Entanglements: Envisioning World Literature from the Global South scrutinizes current debates to bring historical and contemporary South-South entanglements to the fore and to develop a new understanding of world literature in a multipolar world of globalized modernity. The volume challenges established ideas of world literature by rethinking the concept along the notion of “entanglements”: as a field of variously criss-crossing relations of literary activity beyond the confines of literary canons, cultural containers, or national borders.
The collection presents individual case studies from a variety of language traditions that focus on particular literary relationships and practices across Africa, the Americas, Asia, and Europe as well as new fictional, poetical, and theoretical conceptions of world literature in order to broaden our understanding of the multilateral entanglements within a widening communicative network that shape our globalized world.
Sobre o autor
Andrea Gremels is a researcher and lecturer of Francophone and Hispanic Literatures and Cultures at the Department of Romance Languages and Literatures at Goethe University Frankfurt. She has published widely on Caribbean and Latin American literature, film, and other media, transcultural studies, postcolonial theory, and international surrealism. She is Executive Board member of the International Society for the Study of Surrealism (ISSS) and a former Alexander von Humboldt Fellow in Paris and Berlin.
Maren Scheurer is a researcher and lecturer at the Department for Comparative Literature at Goethe University Frankfurt.
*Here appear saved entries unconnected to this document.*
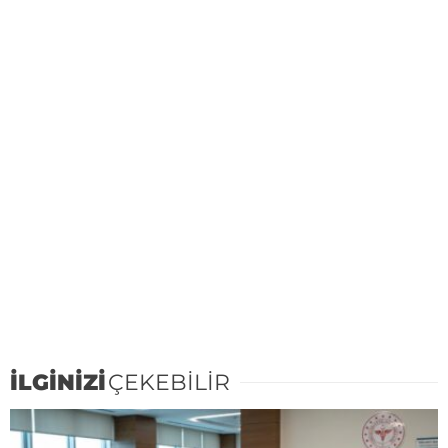
İLGİNİZİ
ÇEKEBİLİR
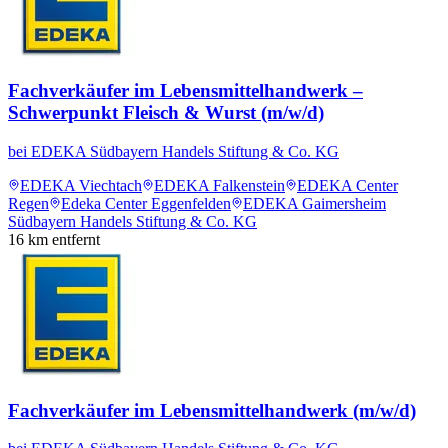
Fachverkäufer im Lebensmittelhandwerk –
Schwerpunkt Fleisch & Wurst (m/w/d)
bei
EDEKA Südbayern Handels Stiftung & Co. KG
EDEKA Viechtach
EDEKA Falkenstein
EDEKA Center
Regen
Edeka Center Eggenfelden
EDEKA Gaimersheim
Südbayern Handels Stiftung & Co. KG
16
km entfernt
Fachverkäufer im Lebensmittelhandwerk (m/w/d)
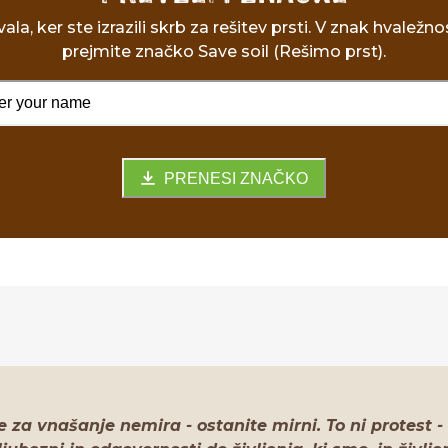
ala, ker ste izrazili skrb za rešitev prsti. V znak hvaležno
prejmite značko Save soil (Rešimo prst).
PRENESI ZNAČKO
 za vnašanje nemira - ostanite mirni. To ni protest - n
She is author of Transferences: The Aesthetics and Poetics of the Therapeutic Relationship, and she has published essays on psychoanalysis, literature, and other media as well as late-nineteenth-century transformations of realism in a wide range of journals and edited collections. With Aimee Pozorski, she serves as executive co-editor of Philip Roth Studies.
Frank Schulze-Engler is professor of New Anglophone Literatures and Cultures at the Institute of English and American Studies at Goethe University Frankfurt. He has published widely on African, Asian, and indigenous literature and culture, postcolonial theory, and transculturality in a world of globalized modernity. He was joint project leader of “Africa’s Asian Options” (AFRASO) funded by the German Federal Ministry of Education and Research. He serves as co-editor of Matatu: Journal for African Culture and Society.
Jarula M. I. Wegner is Adjunct Lecturer at the Department of English and American Studies at the University of Frankfurt and co-founder of the Interdisciplinary Memory Studies Group at the Frankfurt Humanities Research Centre. He holds degrees in Chinese, German, and English with a doctoral thesis on “Transcultural Memory Constellations in Caribbean Carnivals”. He has been Visiting Scholar at Columbia University, the University of Warwick, and the University of the West Indies.